# What the exercise asks
Within the records below, find each line that holds the string "topbar", then copy it.
===== Provided records =====
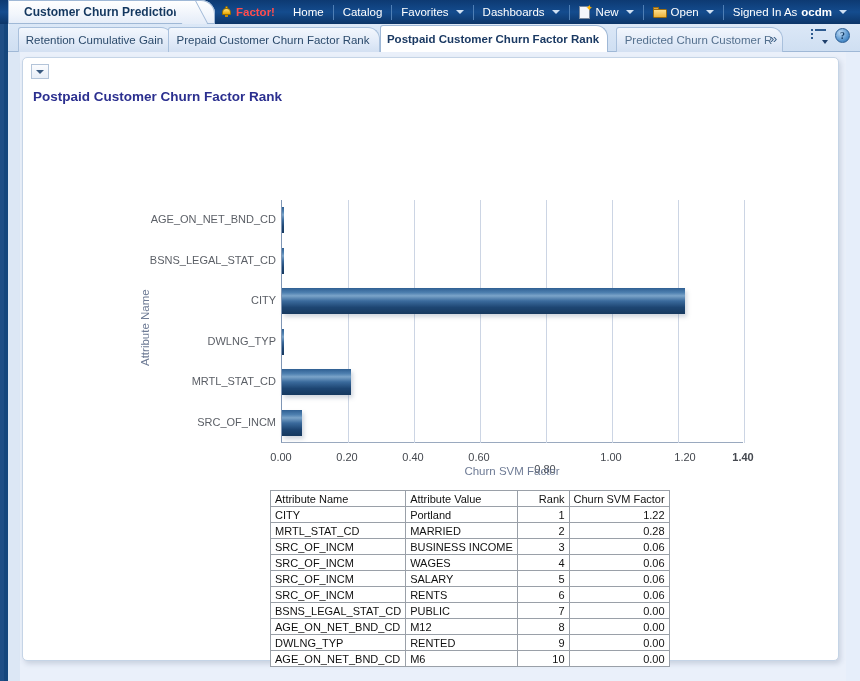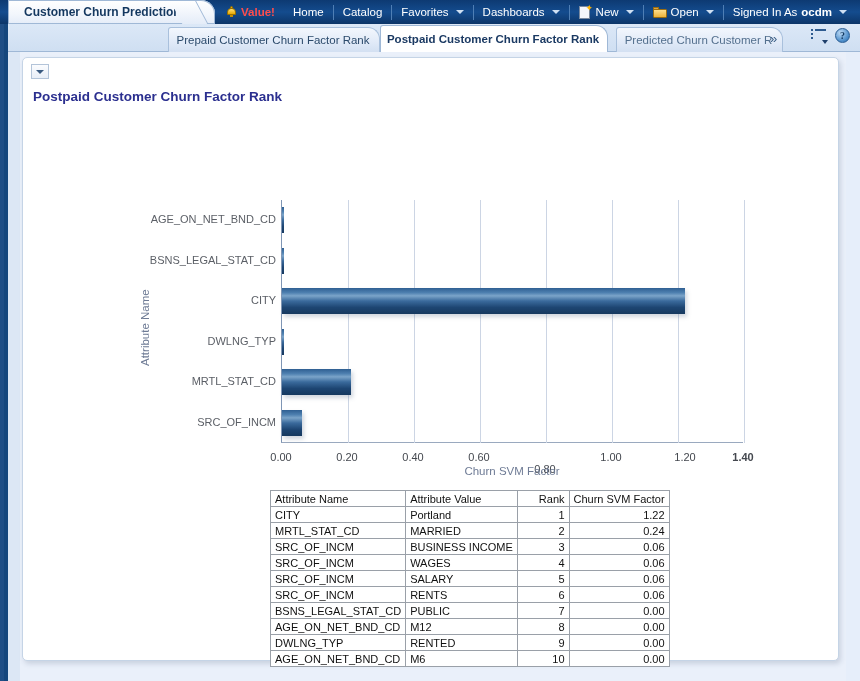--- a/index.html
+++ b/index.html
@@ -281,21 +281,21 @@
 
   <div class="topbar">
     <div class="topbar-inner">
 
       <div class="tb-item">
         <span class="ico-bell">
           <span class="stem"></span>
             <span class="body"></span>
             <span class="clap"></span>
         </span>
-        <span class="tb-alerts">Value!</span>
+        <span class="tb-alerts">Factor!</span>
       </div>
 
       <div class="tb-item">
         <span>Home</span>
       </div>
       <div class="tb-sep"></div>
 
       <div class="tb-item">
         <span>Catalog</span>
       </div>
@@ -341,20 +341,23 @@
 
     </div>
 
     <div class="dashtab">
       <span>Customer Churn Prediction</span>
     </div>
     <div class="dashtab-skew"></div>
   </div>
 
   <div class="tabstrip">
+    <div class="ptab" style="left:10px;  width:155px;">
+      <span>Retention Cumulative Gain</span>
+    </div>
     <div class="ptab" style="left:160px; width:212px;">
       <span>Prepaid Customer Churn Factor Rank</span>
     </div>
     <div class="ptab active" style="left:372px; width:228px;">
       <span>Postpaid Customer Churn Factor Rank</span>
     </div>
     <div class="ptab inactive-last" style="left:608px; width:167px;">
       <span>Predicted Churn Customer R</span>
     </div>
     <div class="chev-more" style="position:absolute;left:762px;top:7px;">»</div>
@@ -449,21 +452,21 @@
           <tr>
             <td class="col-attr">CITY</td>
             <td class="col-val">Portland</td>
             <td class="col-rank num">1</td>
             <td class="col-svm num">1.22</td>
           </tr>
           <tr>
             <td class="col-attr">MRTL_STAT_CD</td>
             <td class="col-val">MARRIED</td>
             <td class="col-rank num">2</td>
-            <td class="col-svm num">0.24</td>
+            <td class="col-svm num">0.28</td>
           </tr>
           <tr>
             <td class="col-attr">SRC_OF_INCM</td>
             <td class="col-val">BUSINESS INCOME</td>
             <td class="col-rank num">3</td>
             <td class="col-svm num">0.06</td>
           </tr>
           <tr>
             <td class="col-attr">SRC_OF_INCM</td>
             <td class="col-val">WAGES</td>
=====
# Result
   <div class="topbar">
     <div class="topbar-inner">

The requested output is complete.